▶ Your assignment
When you print the records below, keep every word exact and leave out the images.

Records drawn from a dataset
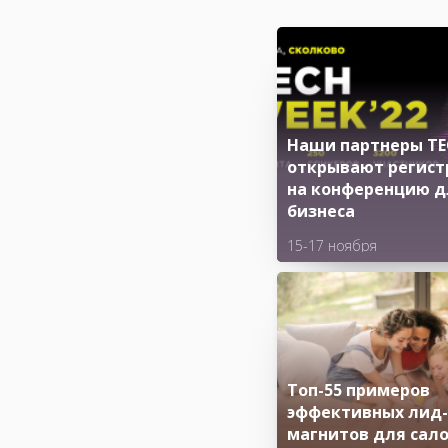
Наши партнеры TE
открывают регис
на конференцию д
бизнеса
15-17 ноября
Технопарк «Сколково» 
бул., 42, стр. 1)
Топ-55 примеров
эффективных лид-
магнитов для сал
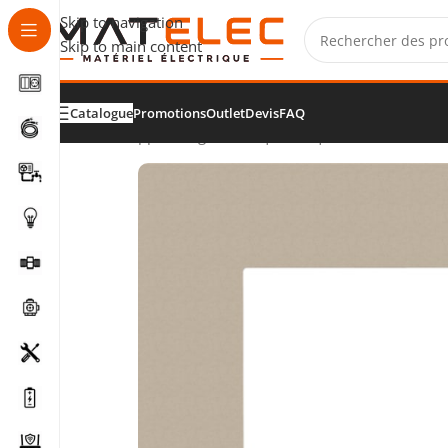
Skip to navigation
Skip to main content
Catalogue
Promotions
Outlet
Devis
FAQ
Accueil
/
Appareillage électrique
/
Plaques de finition et 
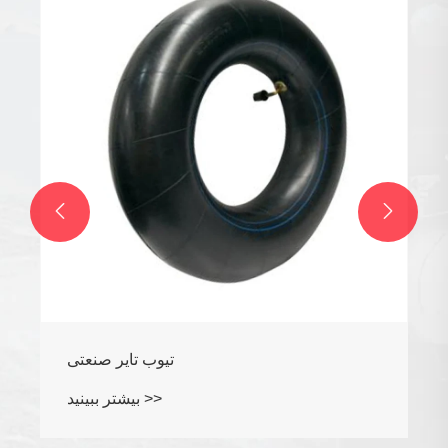


تیوب تایر صنعتی
بیشتر ببینید >>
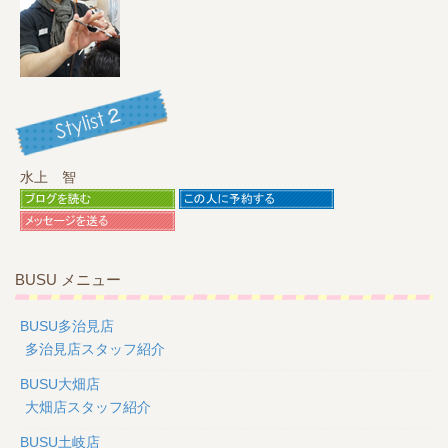
水上 智
BUSU メニュー
BUSU多治見店
多治見店スタッフ紹介
BUSU大畑店
大畑店スタッフ紹介
BUSU土岐店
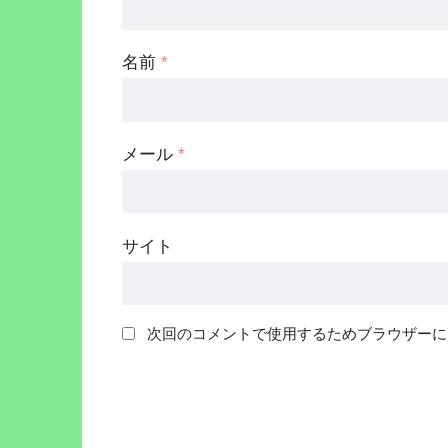
名前
*
メール
*
サイト
次回のコメントで使用するためブラウザーに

▶ Written reply
Наши партнеры TE
открывают регис
на конференцию д
бизнеса
15-17 ноября
Технопарк «Сколково» 
бул., 42, стр. 1)
Топ-55 примеров
эффективных лид-
магнитов для сал
Skip to navigation
Skip to main content
Catalogue
Promotions
Outlet
Devis
FAQ
Accueil
/
Appareillage électrique
/
Plaques de finition et 


تیوب تایر صنعتی
بیشتر ببینید >>
水上 智
BUSU メニュー
BUSU多治見店
多治見店スタッフ紹介
BUSU大畑店
大畑店スタッフ紹介
BUSU土岐店
名前
*
メール
*
サイト
次回のコメントで使用するためブラウザーに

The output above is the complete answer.